As the script is being written it looks to be series of random events colliding and crashing into each other arbitrarily. For all the world it looked as if the Cards were going to be victims to a Packer team that played as sound a game against a superior opponent as they had all year. But fate always intervenes. When referee Clete Blakeman flipped the coin, the coin Rodgers called “tails” it never flipped. Not once. It just kind of shot off his thumb he couldn’t reproduce if he tried. Never mind that in the rule book there is nothing that says a coin has to flip Blakeman nonetheless immediately grabbed the gaffe and flipped it again as Rodgers said afterwards “to avoid the embarrassment (of a do-over)…” Rodgers was somewhat annoyed that he did not get to re-call the flip and it came up heads – Cardinal ball.

Fate in all its’ cruelty finds heroes where it finds heroes. Rodgers has become a folk legend but the Cardinals are not bereft of candidates.
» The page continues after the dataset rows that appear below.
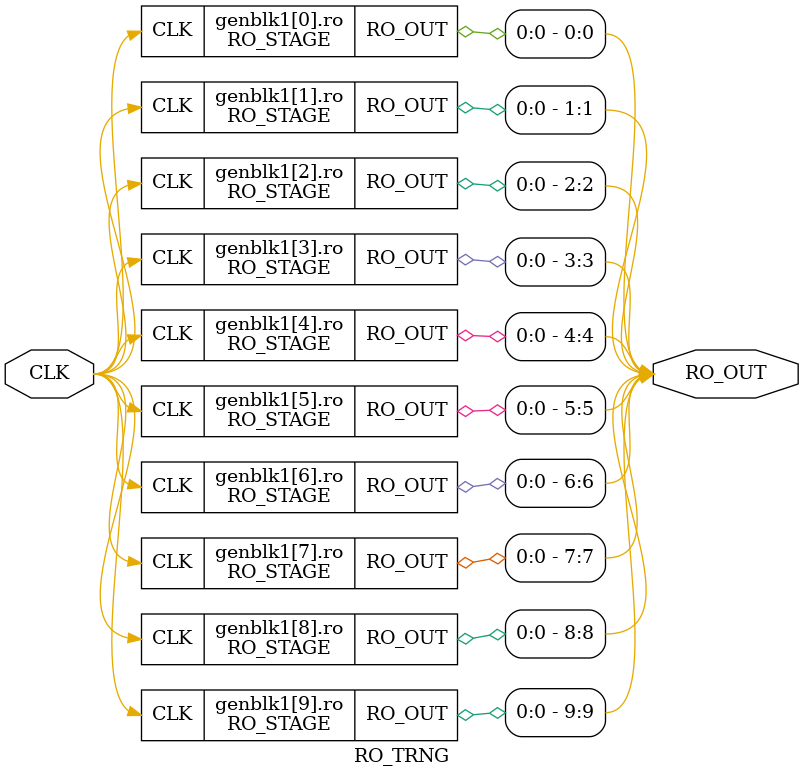
<source format=v>
module top(CLK_50, CLK_OSC_2, CM, CLK_inter, SPI_SS, SPI_MISO, SPI_SCLK, SPI_MOSI, FLASH_WP_n, FLASH_HOLD_n, LED, SEG, KEY, SW);
    /* FPGA Clocks */
    input wire CLK_50;
    input CLK_OSC_2;
    
    /* Chip Interconnect */
    input [7:0] CM;  // 8-bit signal

    // CM0 requires SSPI to be set as regular IO
    input CLK_inter;    // connects to PC0 of Xmega
    wire [9:0] ro_outputs;
    /* SPI & Flash - FPGA as master configuration - change as needed */
    output SPI_SS;            // SS port - connects to PC4
    input SPI_MISO;            // MISO port - connects to PC6
    output SPI_SCLK;        // SCLK port - connects to PC7
    output SPI_MOSI;        // SCLK port - connects to PC5
    output FLASH_WP_n;        // WP_n port - connects to PE2
    output FLASH_HOLD_n;    // HOLD_n port - connects to PE1
    
    /* FPGA User Interface */
    output reg [7:0] LED;    // yellow LEDs
    output [7:0] SEG;    // 7 segment display: light up = '0', no light = '1'
                        // SEG[6:0] lights up G,F,...,A sections, respectively
                        // SEG[7] lights up display point (DP)
    
    /* FPGA Button/Switch */
    input [2:0] KEY;    // key buttons
    input [9:0] SW;        // switches: switch up = '0', switch down = '1'
    
    // RO-based TRNG with ten 5-stage ROs. 


    // stages CHANGED TO 9 HERE
    RO_TRNG #(9, 10) ro_trng(.CLK(CLK_50), .RO_OUT(ro_outputs));

    /* FPGA GPIO - Add GPIOs based on HaHa manual*/
    always @(posedge CLK_inter) begin 
        LED = CM;
    end 
endmodule

//ring oscillator module
module RO_STAGE(input CLK, output RO_OUT);
    reg [4:0] ro_stage;
    always @(posedge CLK) begin
        ro_stage <= {ro_stage[3:0], ~ro_stage[4]};
    end
    assign RO_OUT = ro_stage[4];
endmodule

//ring oscilator true random number generator
module RO_TRNG #(parameter STAGE = 9, N = 10)(input CLK, output [N-1:0] RO_OUT);
    generate
        genvar i;
        for (i = 0; i < N; i = i + 1) begin
            RO_STAGE ro(.CLK(CLK), .RO_OUT(RO_OUT[i]));
        end
    endgenerate
endmodule
</source>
Larry Fitzgerald has been a superior player both on and off the field throughout his career. He is well respected and has earned every yard he has every gained. Perhaps it is fitting that it was Fitzgerald who flew the highest when the Cardinals needed it the most.

As Palmer somehow eluded a furious Packer pass rush he threw back across his body and found Fitz wide open and all alone. His 75 yard catch and run was the set up for his 5 yard shovel pass that puts Arizona in the NFC finals against Carolina.
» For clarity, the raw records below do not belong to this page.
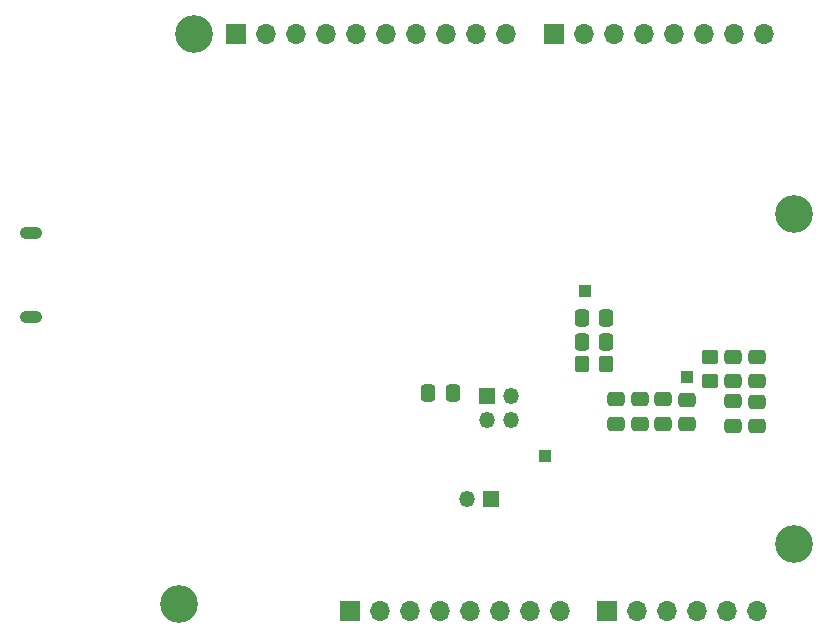
<source format=gbr>
%TF.GenerationSoftware,KiCad,Pcbnew,7.0.1*%
%TF.CreationDate,2023-05-12T19:52:32+02:00*%
%TF.ProjectId,UFO-FPGA,55464f2d-4650-4474-912e-6b696361645f,V0.8*%
%TF.SameCoordinates,Original*%
%TF.FileFunction,Soldermask,Bot*%
%TF.FilePolarity,Negative*%
%FSLAX46Y46*%
G04 Gerber Fmt 4.6, Leading zero omitted, Abs format (unit mm)*
G04 Created by KiCad (PCBNEW 7.0.1) date 2023-05-12 19:52:32*
%MOMM*%
%LPD*%
G01*
G04 APERTURE LIST*
G04 Aperture macros list*
%AMRoundRect*
0 Rectangle with rounded corners*
0 $1 Rounding radius*
0 $2 $3 $4 $5 $6 $7 $8 $9 X,Y pos of 4 corners*
0 Add a 4 corners polygon primitive as box body*
4,1,4,$2,$3,$4,$5,$6,$7,$8,$9,$2,$3,0*
0 Add four circle primitives for the rounded corners*
1,1,$1+$1,$2,$3*
1,1,$1+$1,$4,$5*
1,1,$1+$1,$6,$7*
1,1,$1+$1,$8,$9*
0 Add four rect primitives between the rounded corners*
20,1,$1+$1,$2,$3,$4,$5,0*
20,1,$1+$1,$4,$5,$6,$7,0*
20,1,$1+$1,$6,$7,$8,$9,0*
20,1,$1+$1,$8,$9,$2,$3,0*%
G04 Aperture macros list end*
%ADD10R,1.700000X1.700000*%
%ADD11O,1.700000X1.700000*%
%ADD12C,3.200000*%
%ADD13O,1.900000X1.050000*%
%ADD14R,1.350000X1.350000*%
%ADD15O,1.350000X1.350000*%
%ADD16RoundRect,0.250000X-0.475000X0.337500X-0.475000X-0.337500X0.475000X-0.337500X0.475000X0.337500X0*%
%ADD17RoundRect,0.250000X-0.337500X-0.475000X0.337500X-0.475000X0.337500X0.475000X-0.337500X0.475000X0*%
%ADD18RoundRect,0.250000X-0.450000X0.350000X-0.450000X-0.350000X0.450000X-0.350000X0.450000X0.350000X0*%
%ADD19RoundRect,0.250000X0.475000X-0.337500X0.475000X0.337500X-0.475000X0.337500X-0.475000X-0.337500X0*%
%ADD20RoundRect,0.250000X0.337500X0.475000X-0.337500X0.475000X-0.337500X-0.475000X0.337500X-0.475000X0*%
%ADD21R,1.000000X1.000000*%
%ADD22RoundRect,0.250000X-0.350000X-0.450000X0.350000X-0.450000X0.350000X0.450000X-0.350000X0.450000X0*%
G04 APERTURE END LIST*
D10*
%TO.C,J2*%
X161710000Y-99500000D03*
D11*
X164250000Y-99500000D03*
X166790000Y-99500000D03*
X169330000Y-99500000D03*
X171870000Y-99500000D03*
X174410000Y-99500000D03*
%TD*%
D12*
%TO.C,MH2*%
X125478000Y-98940000D03*
%TD*%
D10*
%TO.C,J3*%
X130304000Y-50680000D03*
D11*
X132844000Y-50680000D03*
X135384000Y-50680000D03*
X137924000Y-50680000D03*
X140464000Y-50680000D03*
X143004000Y-50680000D03*
X145544000Y-50680000D03*
X148084000Y-50680000D03*
X150624000Y-50680000D03*
X153164000Y-50680000D03*
%TD*%
D13*
%TO.C,J5*%
X112970000Y-67505000D03*
X112970000Y-74655000D03*
%TD*%
D10*
%TO.C,J4*%
X157228000Y-50680000D03*
D11*
X159768000Y-50680000D03*
X162308000Y-50680000D03*
X164848000Y-50680000D03*
X167388000Y-50680000D03*
X169928000Y-50680000D03*
X172468000Y-50680000D03*
X175008000Y-50680000D03*
%TD*%
D14*
%TO.C,J6*%
X151610000Y-81380000D03*
D15*
X153610000Y-81380000D03*
X151610000Y-83380000D03*
X153610000Y-83380000D03*
%TD*%
D14*
%TO.C,JP1*%
X151910000Y-90030000D03*
D15*
X149910000Y-90030000D03*
%TD*%
D10*
%TO.C,J1*%
X139960000Y-99500000D03*
D11*
X142500000Y-99500000D03*
X145040000Y-99500000D03*
X147580000Y-99500000D03*
X150120000Y-99500000D03*
X152660000Y-99500000D03*
X155200000Y-99500000D03*
X157740000Y-99500000D03*
%TD*%
D12*
%TO.C,MH1*%
X126748000Y-50680000D03*
%TD*%
%TO.C,MH3*%
X177548000Y-65920000D03*
%TD*%
%TO.C,MH4*%
X177548000Y-93860000D03*
%TD*%
D16*
%TO.C,C31*%
X172420000Y-81772500D03*
X172420000Y-83847500D03*
%TD*%
D17*
%TO.C,C17*%
X159605200Y-74755800D03*
X161680200Y-74755800D03*
%TD*%
D18*
%TO.C,R26*%
X170460000Y-78040000D03*
X170460000Y-80040000D03*
%TD*%
D19*
%TO.C,C20*%
X174400000Y-80087500D03*
X174400000Y-78012500D03*
%TD*%
D20*
%TO.C,C15*%
X148662500Y-81050000D03*
X146587500Y-81050000D03*
%TD*%
D16*
%TO.C,C69*%
X164510000Y-81622500D03*
X164510000Y-83697500D03*
%TD*%
%TO.C,C67*%
X166490000Y-81612500D03*
X166490000Y-83687500D03*
%TD*%
%TO.C,C43*%
X168478100Y-81639700D03*
X168478100Y-83714700D03*
%TD*%
D21*
%TO.C,TP6*%
X168470000Y-79760000D03*
%TD*%
D22*
%TO.C,R25*%
X159630000Y-78670000D03*
X161630000Y-78670000D03*
%TD*%
D17*
%TO.C,C18*%
X159614000Y-76739600D03*
X161689000Y-76739600D03*
%TD*%
D16*
%TO.C,C61*%
X162520000Y-81612500D03*
X162520000Y-83687500D03*
%TD*%
%TO.C,C32*%
X174420000Y-81812500D03*
X174420000Y-83887500D03*
%TD*%
D19*
%TO.C,C19*%
X172430000Y-80077500D03*
X172430000Y-78002500D03*
%TD*%
D21*
%TO.C,TP3*%
X156500000Y-86440000D03*
%TD*%
%TO.C,TP5*%
X159830000Y-72480000D03*
%TD*%
M02*

</source>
For Green Bay and their faithful the only disappointment can be in the outcome. Mike McCarthy and the coaching staff designed a wonderful game plan especially on defense. Vaunted Arizona rookie RB David Johnson got no traction and the defense kept the Cards in regulation to a very winnable 20 points. The Packers were a valiant, proud group that played one of the NFL’s best teams hard to the final whistle and beyond. There are no scapegoats to be sought nor should any be found. With the emergence of Abbrederis and Janis how good can the Packers be with a full complement of receivers next season? The experience gained will in all likelihood render James Jones expendable. The possibilities with Rodgers and a lineup of Nelson, Cobb, Adams, Montgomery, Abbrederis and Janis indicate that – barring injury – the future is still very bright. The gains made by the Packer defense this year and knowing  Sam Barrington will be back in the middle along with a much improved and now veteran Jake Ryan may make LB Nick Perry and a new contract expendable as well.
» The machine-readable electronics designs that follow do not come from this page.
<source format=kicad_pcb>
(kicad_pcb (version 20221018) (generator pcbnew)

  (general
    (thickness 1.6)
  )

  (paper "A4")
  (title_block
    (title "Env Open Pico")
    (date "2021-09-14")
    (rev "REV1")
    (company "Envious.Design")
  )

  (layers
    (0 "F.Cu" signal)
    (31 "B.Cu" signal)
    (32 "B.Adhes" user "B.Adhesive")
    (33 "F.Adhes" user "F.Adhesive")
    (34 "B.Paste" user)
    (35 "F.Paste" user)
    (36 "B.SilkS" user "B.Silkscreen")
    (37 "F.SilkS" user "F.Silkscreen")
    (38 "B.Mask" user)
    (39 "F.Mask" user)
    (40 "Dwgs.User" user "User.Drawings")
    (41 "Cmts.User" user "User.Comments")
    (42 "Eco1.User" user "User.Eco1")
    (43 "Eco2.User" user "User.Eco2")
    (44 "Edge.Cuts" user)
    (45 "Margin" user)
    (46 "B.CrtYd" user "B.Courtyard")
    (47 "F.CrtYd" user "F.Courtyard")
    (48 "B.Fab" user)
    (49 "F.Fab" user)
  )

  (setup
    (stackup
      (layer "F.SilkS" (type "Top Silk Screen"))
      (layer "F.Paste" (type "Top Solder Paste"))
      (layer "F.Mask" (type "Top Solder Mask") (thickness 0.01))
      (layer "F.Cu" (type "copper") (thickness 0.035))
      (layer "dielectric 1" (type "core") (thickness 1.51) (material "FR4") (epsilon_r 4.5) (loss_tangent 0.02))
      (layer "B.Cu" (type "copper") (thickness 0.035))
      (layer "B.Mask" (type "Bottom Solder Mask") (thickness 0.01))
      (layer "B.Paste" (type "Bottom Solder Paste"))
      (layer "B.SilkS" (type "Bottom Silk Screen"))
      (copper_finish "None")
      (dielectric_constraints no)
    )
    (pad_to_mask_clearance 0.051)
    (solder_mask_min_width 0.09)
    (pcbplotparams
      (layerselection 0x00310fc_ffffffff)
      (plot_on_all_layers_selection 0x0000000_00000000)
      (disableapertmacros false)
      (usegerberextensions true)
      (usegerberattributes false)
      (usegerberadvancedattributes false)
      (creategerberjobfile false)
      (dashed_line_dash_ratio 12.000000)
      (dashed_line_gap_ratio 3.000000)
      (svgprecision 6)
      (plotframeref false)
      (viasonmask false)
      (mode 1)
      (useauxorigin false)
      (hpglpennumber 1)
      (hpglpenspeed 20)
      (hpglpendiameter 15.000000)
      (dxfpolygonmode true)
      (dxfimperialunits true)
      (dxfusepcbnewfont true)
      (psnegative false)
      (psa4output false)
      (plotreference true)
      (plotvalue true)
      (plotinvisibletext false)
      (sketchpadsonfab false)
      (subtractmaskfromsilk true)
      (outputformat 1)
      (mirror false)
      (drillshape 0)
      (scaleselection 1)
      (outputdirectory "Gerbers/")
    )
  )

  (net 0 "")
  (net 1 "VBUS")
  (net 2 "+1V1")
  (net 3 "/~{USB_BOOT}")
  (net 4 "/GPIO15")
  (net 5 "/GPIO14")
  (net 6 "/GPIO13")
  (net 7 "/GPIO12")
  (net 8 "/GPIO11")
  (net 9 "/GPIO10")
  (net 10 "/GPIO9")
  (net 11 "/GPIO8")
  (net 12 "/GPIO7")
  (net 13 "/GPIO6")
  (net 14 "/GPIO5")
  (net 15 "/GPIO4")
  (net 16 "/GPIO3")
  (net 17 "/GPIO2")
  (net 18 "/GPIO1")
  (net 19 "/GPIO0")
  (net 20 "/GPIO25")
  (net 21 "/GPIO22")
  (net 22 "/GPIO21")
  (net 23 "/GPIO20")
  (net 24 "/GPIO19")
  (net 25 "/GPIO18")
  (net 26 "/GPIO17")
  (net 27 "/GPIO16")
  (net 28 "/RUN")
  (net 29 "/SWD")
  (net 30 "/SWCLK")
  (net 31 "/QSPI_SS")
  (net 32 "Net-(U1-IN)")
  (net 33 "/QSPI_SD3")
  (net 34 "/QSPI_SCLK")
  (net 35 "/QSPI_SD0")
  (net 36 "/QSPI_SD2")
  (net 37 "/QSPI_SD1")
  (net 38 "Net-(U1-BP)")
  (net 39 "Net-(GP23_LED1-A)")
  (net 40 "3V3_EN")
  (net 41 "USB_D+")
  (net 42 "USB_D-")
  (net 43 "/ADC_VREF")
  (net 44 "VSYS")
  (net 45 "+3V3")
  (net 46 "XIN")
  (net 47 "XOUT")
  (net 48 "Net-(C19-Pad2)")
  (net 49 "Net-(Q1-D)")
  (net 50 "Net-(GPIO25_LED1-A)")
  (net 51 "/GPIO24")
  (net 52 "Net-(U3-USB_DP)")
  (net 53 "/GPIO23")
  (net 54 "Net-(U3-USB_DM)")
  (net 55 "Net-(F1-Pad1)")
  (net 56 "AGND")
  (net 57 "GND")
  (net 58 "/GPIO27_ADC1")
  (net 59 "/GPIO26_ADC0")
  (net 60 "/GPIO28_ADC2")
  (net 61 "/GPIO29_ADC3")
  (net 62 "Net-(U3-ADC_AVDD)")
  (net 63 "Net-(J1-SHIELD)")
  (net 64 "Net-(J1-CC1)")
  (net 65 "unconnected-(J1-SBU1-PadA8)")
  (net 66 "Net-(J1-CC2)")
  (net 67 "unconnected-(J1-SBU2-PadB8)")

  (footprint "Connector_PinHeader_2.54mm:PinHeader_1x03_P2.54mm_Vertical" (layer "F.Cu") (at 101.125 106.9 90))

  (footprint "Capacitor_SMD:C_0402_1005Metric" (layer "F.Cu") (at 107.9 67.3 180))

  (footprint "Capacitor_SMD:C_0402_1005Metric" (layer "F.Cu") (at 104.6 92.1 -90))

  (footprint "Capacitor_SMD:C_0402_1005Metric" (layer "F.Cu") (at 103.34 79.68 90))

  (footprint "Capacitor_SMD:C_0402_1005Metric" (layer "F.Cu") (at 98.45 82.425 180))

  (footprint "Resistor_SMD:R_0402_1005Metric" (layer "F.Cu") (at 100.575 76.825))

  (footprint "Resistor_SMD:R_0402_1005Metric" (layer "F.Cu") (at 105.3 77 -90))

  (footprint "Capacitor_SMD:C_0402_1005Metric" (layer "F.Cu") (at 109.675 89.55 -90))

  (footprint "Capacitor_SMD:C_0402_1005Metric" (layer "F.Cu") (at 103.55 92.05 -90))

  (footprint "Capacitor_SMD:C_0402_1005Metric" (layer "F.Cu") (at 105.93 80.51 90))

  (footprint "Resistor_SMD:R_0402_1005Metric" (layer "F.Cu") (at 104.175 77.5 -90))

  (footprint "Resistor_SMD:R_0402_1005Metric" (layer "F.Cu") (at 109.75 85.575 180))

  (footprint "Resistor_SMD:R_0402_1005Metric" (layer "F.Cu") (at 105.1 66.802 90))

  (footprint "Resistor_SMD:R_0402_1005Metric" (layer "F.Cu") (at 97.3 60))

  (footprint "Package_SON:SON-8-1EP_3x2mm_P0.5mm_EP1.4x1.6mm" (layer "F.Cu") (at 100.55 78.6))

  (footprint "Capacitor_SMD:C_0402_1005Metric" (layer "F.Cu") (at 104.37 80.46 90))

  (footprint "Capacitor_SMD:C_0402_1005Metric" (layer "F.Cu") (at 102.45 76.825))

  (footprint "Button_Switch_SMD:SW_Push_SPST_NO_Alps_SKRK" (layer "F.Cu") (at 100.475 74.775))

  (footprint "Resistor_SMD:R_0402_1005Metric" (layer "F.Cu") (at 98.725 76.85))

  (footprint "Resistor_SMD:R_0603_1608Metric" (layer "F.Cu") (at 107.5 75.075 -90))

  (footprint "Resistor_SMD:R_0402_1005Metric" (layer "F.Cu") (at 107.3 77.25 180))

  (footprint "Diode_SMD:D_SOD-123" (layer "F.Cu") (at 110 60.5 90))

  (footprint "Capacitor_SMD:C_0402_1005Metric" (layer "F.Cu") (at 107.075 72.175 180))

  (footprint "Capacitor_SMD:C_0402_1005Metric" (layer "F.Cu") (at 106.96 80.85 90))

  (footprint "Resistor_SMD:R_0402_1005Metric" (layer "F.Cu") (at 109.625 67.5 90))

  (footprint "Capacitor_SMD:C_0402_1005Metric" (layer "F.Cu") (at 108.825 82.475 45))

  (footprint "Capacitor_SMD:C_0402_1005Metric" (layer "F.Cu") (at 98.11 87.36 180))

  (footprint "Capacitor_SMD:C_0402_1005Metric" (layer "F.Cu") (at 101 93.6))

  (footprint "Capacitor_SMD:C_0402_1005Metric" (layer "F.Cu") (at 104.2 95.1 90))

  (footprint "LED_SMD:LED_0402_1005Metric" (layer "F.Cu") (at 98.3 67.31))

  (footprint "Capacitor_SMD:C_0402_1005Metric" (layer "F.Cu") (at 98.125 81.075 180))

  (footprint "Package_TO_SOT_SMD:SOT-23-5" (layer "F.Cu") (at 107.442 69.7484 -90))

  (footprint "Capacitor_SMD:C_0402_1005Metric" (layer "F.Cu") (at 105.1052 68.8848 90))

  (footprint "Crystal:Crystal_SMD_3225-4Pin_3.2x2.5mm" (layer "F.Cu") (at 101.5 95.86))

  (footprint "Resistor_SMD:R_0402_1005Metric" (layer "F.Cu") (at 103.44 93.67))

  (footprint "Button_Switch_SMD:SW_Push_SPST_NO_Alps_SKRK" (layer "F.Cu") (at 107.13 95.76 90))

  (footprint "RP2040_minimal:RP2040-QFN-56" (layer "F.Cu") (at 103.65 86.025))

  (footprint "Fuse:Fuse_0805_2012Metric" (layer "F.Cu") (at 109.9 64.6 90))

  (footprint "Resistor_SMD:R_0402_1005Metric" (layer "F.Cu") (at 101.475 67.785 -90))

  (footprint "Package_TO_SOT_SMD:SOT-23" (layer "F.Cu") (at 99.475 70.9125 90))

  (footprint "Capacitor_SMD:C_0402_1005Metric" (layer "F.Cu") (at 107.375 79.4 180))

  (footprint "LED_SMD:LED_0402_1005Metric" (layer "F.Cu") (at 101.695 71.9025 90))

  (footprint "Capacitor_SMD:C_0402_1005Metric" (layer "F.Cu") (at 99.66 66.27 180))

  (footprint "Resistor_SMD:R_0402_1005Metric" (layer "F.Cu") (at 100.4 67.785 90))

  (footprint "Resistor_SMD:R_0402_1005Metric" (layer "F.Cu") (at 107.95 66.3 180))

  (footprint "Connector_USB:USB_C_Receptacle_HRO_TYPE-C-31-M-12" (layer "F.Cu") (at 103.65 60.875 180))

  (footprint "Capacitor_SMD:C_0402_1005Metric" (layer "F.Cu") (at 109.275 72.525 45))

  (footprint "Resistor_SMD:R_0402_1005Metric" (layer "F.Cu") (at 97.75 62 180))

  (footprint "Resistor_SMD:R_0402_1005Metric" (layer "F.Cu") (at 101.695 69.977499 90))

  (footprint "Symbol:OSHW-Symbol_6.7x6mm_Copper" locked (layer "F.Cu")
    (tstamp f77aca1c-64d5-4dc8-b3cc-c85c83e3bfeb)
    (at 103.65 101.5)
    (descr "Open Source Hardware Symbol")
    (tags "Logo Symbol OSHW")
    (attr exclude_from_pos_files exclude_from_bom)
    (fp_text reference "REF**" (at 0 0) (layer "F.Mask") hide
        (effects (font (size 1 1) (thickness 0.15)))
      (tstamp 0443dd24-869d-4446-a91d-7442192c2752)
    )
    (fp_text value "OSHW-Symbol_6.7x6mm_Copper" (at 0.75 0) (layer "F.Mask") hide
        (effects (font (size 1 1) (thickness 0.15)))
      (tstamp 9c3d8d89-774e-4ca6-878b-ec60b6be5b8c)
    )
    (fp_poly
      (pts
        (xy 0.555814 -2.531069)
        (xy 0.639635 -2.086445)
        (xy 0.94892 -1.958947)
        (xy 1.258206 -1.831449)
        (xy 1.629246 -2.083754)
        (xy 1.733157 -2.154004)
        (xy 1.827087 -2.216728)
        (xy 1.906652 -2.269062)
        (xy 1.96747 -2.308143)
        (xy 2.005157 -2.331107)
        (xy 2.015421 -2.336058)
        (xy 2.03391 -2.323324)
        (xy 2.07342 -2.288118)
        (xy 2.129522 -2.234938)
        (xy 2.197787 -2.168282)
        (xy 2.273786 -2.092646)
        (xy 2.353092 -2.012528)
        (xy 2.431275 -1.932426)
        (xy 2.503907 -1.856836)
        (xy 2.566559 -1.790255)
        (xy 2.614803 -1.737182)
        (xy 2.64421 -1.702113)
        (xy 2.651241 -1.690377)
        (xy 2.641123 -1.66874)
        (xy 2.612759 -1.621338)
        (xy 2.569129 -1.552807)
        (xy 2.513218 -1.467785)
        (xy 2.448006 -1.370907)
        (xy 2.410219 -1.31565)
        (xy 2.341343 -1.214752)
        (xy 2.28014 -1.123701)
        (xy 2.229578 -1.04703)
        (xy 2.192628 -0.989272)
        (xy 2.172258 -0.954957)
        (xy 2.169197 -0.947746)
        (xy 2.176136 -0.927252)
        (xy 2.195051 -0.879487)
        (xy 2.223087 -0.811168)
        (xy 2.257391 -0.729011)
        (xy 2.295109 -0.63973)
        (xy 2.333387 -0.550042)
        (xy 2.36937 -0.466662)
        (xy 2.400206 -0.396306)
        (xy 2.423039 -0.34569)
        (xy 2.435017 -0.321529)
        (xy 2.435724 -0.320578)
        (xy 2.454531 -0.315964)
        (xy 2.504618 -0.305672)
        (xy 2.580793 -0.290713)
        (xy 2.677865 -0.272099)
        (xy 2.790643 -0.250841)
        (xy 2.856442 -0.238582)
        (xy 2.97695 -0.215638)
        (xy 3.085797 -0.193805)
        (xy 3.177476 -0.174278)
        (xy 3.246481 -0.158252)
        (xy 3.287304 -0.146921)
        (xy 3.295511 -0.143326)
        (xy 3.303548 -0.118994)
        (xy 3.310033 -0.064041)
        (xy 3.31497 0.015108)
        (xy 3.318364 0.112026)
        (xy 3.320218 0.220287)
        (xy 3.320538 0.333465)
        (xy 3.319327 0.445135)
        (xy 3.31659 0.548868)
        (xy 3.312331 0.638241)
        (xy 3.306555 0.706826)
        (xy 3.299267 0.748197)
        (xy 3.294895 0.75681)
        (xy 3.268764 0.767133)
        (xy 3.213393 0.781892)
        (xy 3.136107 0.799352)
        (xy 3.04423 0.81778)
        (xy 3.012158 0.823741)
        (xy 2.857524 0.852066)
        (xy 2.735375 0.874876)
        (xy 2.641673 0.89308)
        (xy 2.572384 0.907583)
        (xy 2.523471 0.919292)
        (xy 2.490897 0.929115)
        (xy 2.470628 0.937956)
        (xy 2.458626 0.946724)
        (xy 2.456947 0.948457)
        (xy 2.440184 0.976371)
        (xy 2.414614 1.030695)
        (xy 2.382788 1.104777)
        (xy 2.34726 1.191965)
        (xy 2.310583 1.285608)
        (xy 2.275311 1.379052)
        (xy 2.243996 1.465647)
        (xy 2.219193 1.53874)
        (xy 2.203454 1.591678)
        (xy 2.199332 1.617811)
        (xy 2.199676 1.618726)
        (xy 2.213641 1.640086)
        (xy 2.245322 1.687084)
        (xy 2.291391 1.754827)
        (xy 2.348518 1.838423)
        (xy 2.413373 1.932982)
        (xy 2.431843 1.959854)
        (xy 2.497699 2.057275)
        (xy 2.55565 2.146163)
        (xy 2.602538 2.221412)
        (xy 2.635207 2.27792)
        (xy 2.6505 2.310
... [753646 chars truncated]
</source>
It is far too early to speculate. Green Bay played a magnificent game, and a game they could have easily won. Arizona was forced to go to a much higher level than they ever had and showed they are worthy contenders for the Super Bowl crown. Unlike last year this loss does not have quite the same bitter taste. The 2015 -16 Green Bay Packers did not lose this playoff game… they merely were outscored.

It is only a state that leaves one wanting more. We can’t wait for next season to begin.